In 1867 many rock houses were build and Nicolai with his three sons, Isaac, Jacob and Christian build a rock house where the family of Nicolai, Malena and six children moved in. Four of the children had married and had homes of their own. Now the green box thought it had a permanent home, which it did for a few years.

In 1869 Isaac married Mary Jacobsen and took her to the one room log house he had built next door [south] to Nicolai’s rock house. Mary and Isaac helped Nicolai and Malena all they could. Isaac and his brothers farmed the twenty acres of land given to each of the original settlers with some hay land all of which they homesteaded, and also helped Nicolai their father with his farm. Mary cooked most of the meals for all of them. She also did much of the washing and cleaning of the house, as Malena was never very well. The boys of the family had married, also the girls who helped some of the time. The brothers of Isaac whose wives helped were, Mary, Abraham’s wife, Susan, Jacob’s wife and Mary, Henry’s wife while Isaac’s sister Sophia and Christina helped but Larsine [missing].

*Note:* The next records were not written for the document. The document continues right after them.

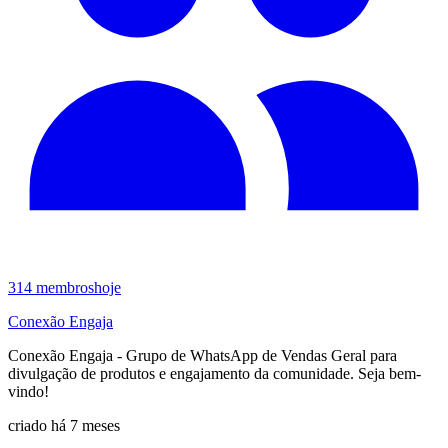
314
membros
hoje
Conexão Engaja
Conexão Engaja - Grupo de WhatsApp de Vendas Geral para
divulgação de produtos e engajamento da comunidade. Seja bem-
vindo!
criado há 7 meses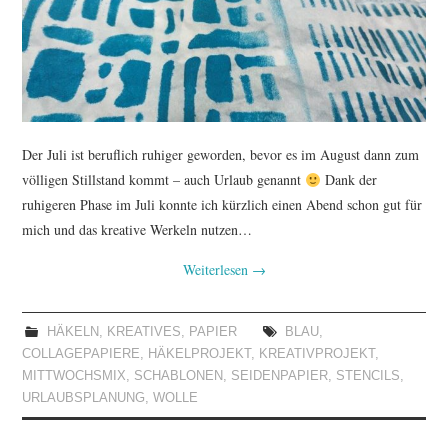
TUTORIALS
WORKSHOPS
PAPIERLIEBE AM
Der Juli ist beruflich ruhiger geworden, bevor es im August dann zum
MONTAG
völligen Stillstand kommt – auch Urlaub genannt
Dank der
ruhigeren Phase im Juli konnte ich kürzlich einen Abend schon gut für
IMPRESSUM
mich und das kreative Werkeln nutzen…
Weiterlesen
→
DATENSCHUTZ
HÄKELN
,
KREATIVES
,
PAPIER
BLAU
,
COLLAGEPAPIERE
,
HÄKELPROJEKT
,
KREATIVPROJEKT
,
MITTWOCHSMIX
,
SCHABLONEN
,
SEIDENPAPIER
,
STENCILS
,
URLAUBSPLANUNG
,
WOLLE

Nicolai was not so well to do now money-wise but he never complained. He was so thankful the Lord had brought him, his wife and their family to Zion. The Sorensen family all being farmers had horses and cows. Grandma Malena was not very well and she loved to go for a ride to Logan, Wellsville or just around Mendon to visit friends or relatives. Of course grandpa Nicolai was dressed in his best dark suit and grandma Malena in her best black silk go-to-meeting dress. She always wore her little black bonnet with ribbons of purple and pink. It also had a small bunch of artificial flowers on one side. One Sunday after all the meetings were over they thought they would like to go over to see Henry and Mary. They went in a nice clean buggy with the top down, as it was a warm sunny summer day. The horse was a sleek well-kept horse with a shiny coat and it’s mane and tail had been combed and curried. As they drove into the yard at Henry’s place someone took their picture. They were such a proud good-looking couple.

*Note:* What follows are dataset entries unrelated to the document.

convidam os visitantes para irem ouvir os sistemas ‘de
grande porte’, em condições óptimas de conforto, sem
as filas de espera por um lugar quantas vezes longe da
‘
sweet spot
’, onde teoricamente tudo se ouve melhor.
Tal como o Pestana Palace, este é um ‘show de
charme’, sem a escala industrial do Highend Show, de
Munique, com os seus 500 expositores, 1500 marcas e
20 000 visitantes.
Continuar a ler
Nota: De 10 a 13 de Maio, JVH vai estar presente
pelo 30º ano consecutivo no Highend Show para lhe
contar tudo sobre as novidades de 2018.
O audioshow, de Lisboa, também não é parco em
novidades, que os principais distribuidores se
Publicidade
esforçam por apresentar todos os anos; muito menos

When Isaac’s daughter Malena or Minnie as she was called, eleven years old and Hannah or Nan was nine years old every evening after their own dishes were done they went to their grandpa Nicolai’s to do the dishes there. On Saturday very often they were sent there to make beds, wash dishes and clean the house. Sometimes they even had to wash clothes on a washboard in a tub. Their Grandma Malena sometimes gave them a stick of candy or a new ribbon for their hair.

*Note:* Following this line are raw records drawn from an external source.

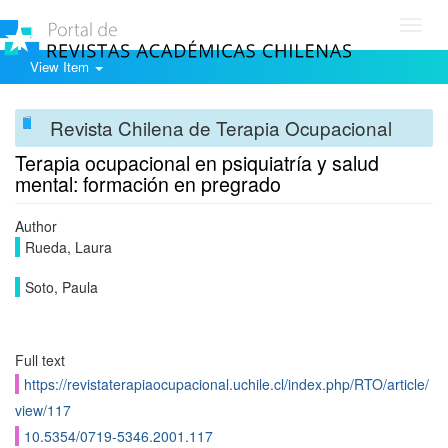
Toggl
navig
View Item
Revista Chilena de Terapia Ocupacional
Terapia ocupacional en psiquiatría y salud
mental: formación en pregrado
Author
Rueda, Laura
Soto, Paula
Full text
https://revistaterapiaocupacional.uchile.cl/index.php/RTO/article/
view/117
10.5354/0719-5346.2001.117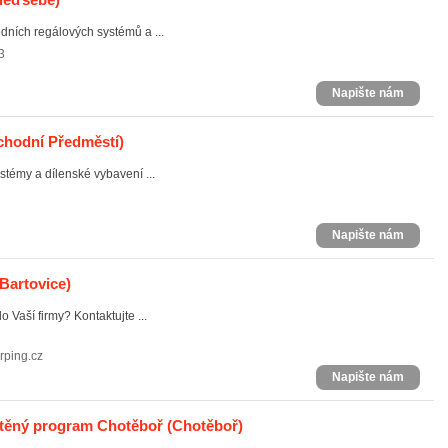
ních regálových systémů a ...
3
Napište nám
chodní Předměstí)
stémy a dílenské vybavení ...
Napište nám
 Bartovice)
 Vaší firmy? Kontaktujte ...
rping.cz
Napište nám
átěný program Chotěboř
(Chotěboř)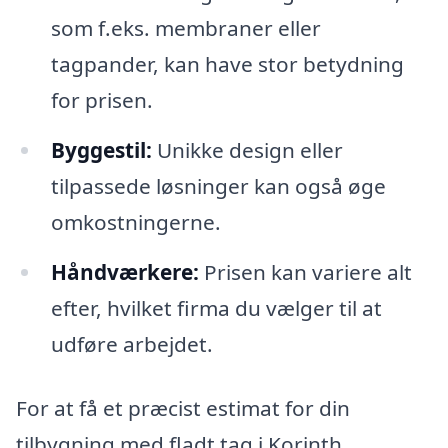
som f.eks. membraner eller
tagpander, kan have stor betydning
for prisen.
Byggestil:
Unikke design eller
tilpassede løsninger kan også øge
omkostningerne.
Håndværkere:
Prisen kan variere alt
efter, hvilket firma du vælger til at
udføre arbejdet.
For at få et præcist estimat for din
tilbygning med fladt tag i Korinth,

My great grandpa Nicolai and great grandma Malena died the same day in 1887. Great grandpa Nicolai was 88 years old and great grandma Malena was 80 years of age. They were both buried the same day, April 2, 1887 in the Mendon Cemetery. Their headstones are still in place marking their last resting place. The big green box went to the home of Isaac and Mary where it remained as long as Isaac and Mary were alive. Isaac passed away first and when Mary passed away in 1935 the green box went to the home of her oldest daughter, Minnie Hill. It was brought to Salt Lake to Minnie’s home in a truck where it stayed until she passed away in 1945. Ten years it was in Minnie’s home moving whenever she moved to wherever she moved. It then went to her oldest daughter Eva Hill Syndergaard until 1985. During that time it moved from 828 East 2nd South to 2209 South 5th East, from there to 4354 Hermosa Way, Holladay. Now, thought the big green box, my traveling is over and I can rest, but when Eva’s husband died, her son married and was sent to Korea in the Army, she decided to sell the big house and move to 2728 Wardway. The green box rested there until 1985. It has finally found a place in West Valley at the home of Joseph Syndergaard, son of Eva Syndergaard. Perhaps its long journey from Denmark is over. It is still strong and painted green, the original paint even though the lock is long gone. The bolts are tight and it is a good storage place for quilts and blankets.

One hundred thirty years later, after two ship rides, a train ride and two big truck rides it has found another home. Maybe it will stay here for many years. Only time will tell that story. Will it still be the big green box?(1)

Eva Hill Syndergaard

  1. Eva Hill Syndergaard, The Journeys of the Big Green Box, Unpublished typed manuscript.